Hunting in the foothills and open ranch land in this part of Wyoming is quite different. Doing research during summer months on mule deer behavior I found out they like to come down from the mountains, their safe place, and feed on the irrigated fields and pastures. They love alfalfa so much, it provides tremendous amount of rich forage to fatten up for the winter, that they disregard their survival instincts and stay exposed. It worked out well for me. The recent heavy snowfall melted, the fields were still green and I had a day set aside in each section if needed. It was not the most beautiful of days but we had few hundred yards visibility to glass. The does, fawns and the yearling were out and about early being occupied with the candy-like alfalfa. The morning progressed slowly and the rain/sleet started to fall. We kept glassing and soon we started seeing bucks getting up from their overnight bedding spots. Interestingly enough the young ones were more anxious than the more mature ones. In one spot we probably saw dozen of them, half of them bedded down. Suddenly the anxiety set in, but quite different this time – I was wound up seeing eight mature bucks. I had a difficult time making a decision which one to take, but as we closed in within two hundred yards the bucks started to move and I just picked one buck and I pulled the trigger.

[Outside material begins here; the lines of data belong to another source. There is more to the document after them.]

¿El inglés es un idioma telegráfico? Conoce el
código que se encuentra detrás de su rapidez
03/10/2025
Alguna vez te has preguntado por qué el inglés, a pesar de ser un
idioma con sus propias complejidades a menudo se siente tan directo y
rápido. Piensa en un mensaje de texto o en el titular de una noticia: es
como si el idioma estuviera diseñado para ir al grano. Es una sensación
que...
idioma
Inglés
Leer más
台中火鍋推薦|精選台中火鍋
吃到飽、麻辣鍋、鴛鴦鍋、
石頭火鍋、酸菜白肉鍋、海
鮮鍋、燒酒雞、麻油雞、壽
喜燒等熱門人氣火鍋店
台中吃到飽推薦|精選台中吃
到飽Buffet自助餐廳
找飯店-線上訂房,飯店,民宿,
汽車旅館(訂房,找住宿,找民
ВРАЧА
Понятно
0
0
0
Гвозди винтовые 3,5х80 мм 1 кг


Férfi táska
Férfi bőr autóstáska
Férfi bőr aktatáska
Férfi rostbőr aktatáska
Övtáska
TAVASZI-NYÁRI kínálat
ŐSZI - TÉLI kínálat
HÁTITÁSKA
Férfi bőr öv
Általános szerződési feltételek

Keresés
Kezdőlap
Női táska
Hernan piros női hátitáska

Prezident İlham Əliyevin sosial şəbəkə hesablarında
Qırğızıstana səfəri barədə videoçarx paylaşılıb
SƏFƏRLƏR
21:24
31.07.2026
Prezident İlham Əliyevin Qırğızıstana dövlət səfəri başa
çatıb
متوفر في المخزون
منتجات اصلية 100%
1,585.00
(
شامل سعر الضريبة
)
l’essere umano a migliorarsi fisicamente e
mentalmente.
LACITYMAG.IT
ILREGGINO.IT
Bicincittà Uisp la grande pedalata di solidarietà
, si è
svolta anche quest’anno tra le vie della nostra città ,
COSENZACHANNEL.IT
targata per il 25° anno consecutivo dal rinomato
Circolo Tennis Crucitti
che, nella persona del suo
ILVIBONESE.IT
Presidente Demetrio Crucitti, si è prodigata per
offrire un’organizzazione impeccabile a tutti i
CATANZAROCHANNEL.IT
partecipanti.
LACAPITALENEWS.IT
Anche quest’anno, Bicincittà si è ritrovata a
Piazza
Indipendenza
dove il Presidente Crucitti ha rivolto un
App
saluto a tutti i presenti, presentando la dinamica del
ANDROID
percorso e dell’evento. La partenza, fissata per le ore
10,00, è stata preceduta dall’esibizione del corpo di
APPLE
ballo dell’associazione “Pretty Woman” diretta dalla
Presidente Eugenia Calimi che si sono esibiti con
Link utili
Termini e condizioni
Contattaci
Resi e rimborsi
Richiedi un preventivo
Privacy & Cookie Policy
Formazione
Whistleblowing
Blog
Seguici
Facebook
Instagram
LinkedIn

First shot was a decent hit but I didn’t want to take a chance of losing him. I quickly reloaded and fired another shot and then third in fast succession. He went down. We walked up to him and saw one really fat mule deer. All that alfalfa. During the gutting process I always like to check the entry and exit wounds. Second and third shot entered and exited pretty much through the same hole and I was very proud of shots number two and three. I am looking forward tasting the meat, never seen all that winter fat on the western game animal. Field dressing became one of mine favorite parts of the hunt as I get better at it. We hauled the deer to the truck and off to meat processing. The fog, rain, sleet and some snow moved in as we moved out.

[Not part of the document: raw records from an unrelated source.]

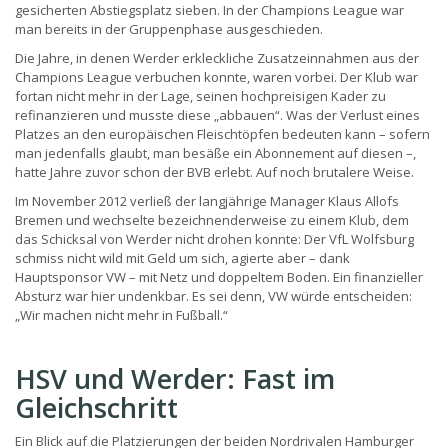
gesicherten Abstiegsplatz sieben. In der Champions League war
man bereits in der Gruppenphase ausgeschieden.
Die Jahre, in denen Werder erkleckliche Zusatzeinnahmen aus der
Champions League verbuchen konnte, waren vorbei. Der Klub war
fortan nicht mehr in der Lage, seinen hochpreisigen Kader zu
refinanzieren und musste diese „abbauen“. Was der Verlust eines
Platzes an den europäischen Fleischtöpfen bedeuten kann – sofern
man jedenfalls glaubt, man besäße ein Abonnement auf diesen –,
hatte Jahre zuvor schon der BVB erlebt. Auf noch brutalere Weise.
Im November 2012 verließ der langjährige Manager Klaus Allofs
Bremen und wechselte bezeichnenderweise zu einem Klub, dem
das Schicksal von Werder nicht drohen konnte: Der VfL Wolfsburg
schmiss nicht wild mit Geld um sich, agierte aber – dank
Hauptsponsor VW – mit Netz und doppeltem Boden. Ein finanzieller
Absturz war hier undenkbar. Es sei denn, VW würde entscheiden:
„Wir machen nicht mehr in Fußball.“
HSV und Werder: Fast im
Gleichschritt
Ein Blick auf die Platzierungen der beiden Nordrivalen Hamburger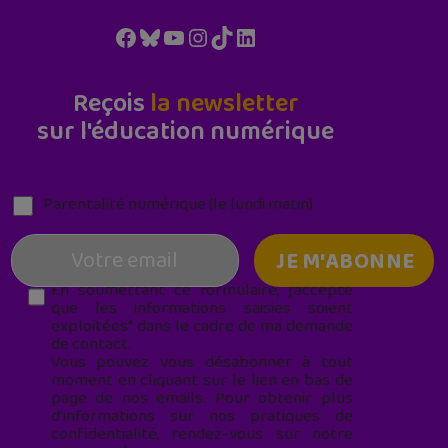
Facebook
Bluesky
YouTube
Instagram
TikTok
LinkedIn
Reçois
la newsletter
sur l'éducation numérique
Parentalité numérique (le lundi matin)
En soumettant ce formulaire, j’accepte
que les informations saisies soient
exploitées* dans le cadre de ma demande
de contact.
Vous pouvez vous désabonner à tout
moment en cliquant sur le lien en bas de
page de nos emails. Pour obtenir plus
d'informations sur nos pratiques de
confidentialité, rendez-vous sur notre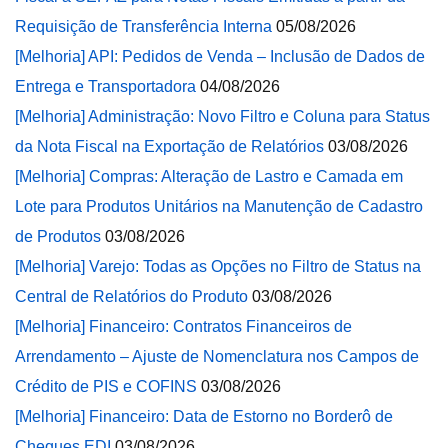
Requisição de Transferência Interna
05/08/2026
[Melhoria] API: Pedidos de Venda – Inclusão de Dados de
Entrega e Transportadora
04/08/2026
[Melhoria] Administração: Novo Filtro e Coluna para Status
da Nota Fiscal na Exportação de Relatórios
03/08/2026
[Melhoria] Compras: Alteração de Lastro e Camada em
Lote para Produtos Unitários na Manutenção de Cadastro
de Produtos
03/08/2026
[Melhoria] Varejo: Todas as Opções no Filtro de Status na
Central de Relatórios do Produto
03/08/2026
[Melhoria] Financeiro: Contratos Financeiros de
Arrendamento – Ajuste de Nomenclatura nos Campos de
Crédito de PIS e COFINS
03/08/2026
[Melhoria] Financeiro: Data de Estorno no Borderô de
Cheques EDI
03/08/2026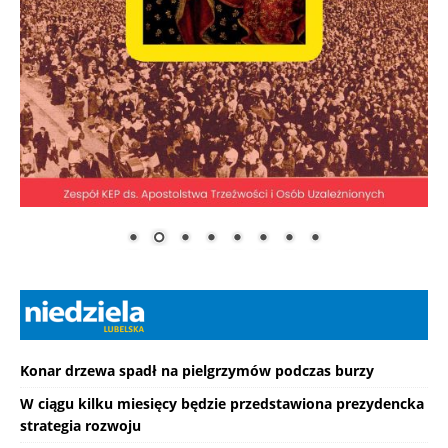
Konar drzewa spadł na pielgrzymów podczas burzy
W ciągu kilku miesięcy będzie przedstawiona prezydencka
strategia rozwoju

I learned so much during this year’s deer season. I enjoyed hunting alone but to bag a nice buck you almost have to have help. I’m planning to camp out next year in very difficult terrain. Getting nice buck is a lot of fun but it’s not everything. The adventure is what I’m after.
I was glad to choose CZ 550 in .308 Win with the composite Manner’s stock for this year’s hunt. It was either snowing or raining. I only had one dry day. It was a pleasure not worrying what the weather elements will do to the stock. I love the CZ 550 line of rifles. Perfect fit and very versatile with all the different calibers and stock options they are being offered. As I’m finishing up this blog, I’m hoping to get out to hunt some elk and CZ 550 is coming with me.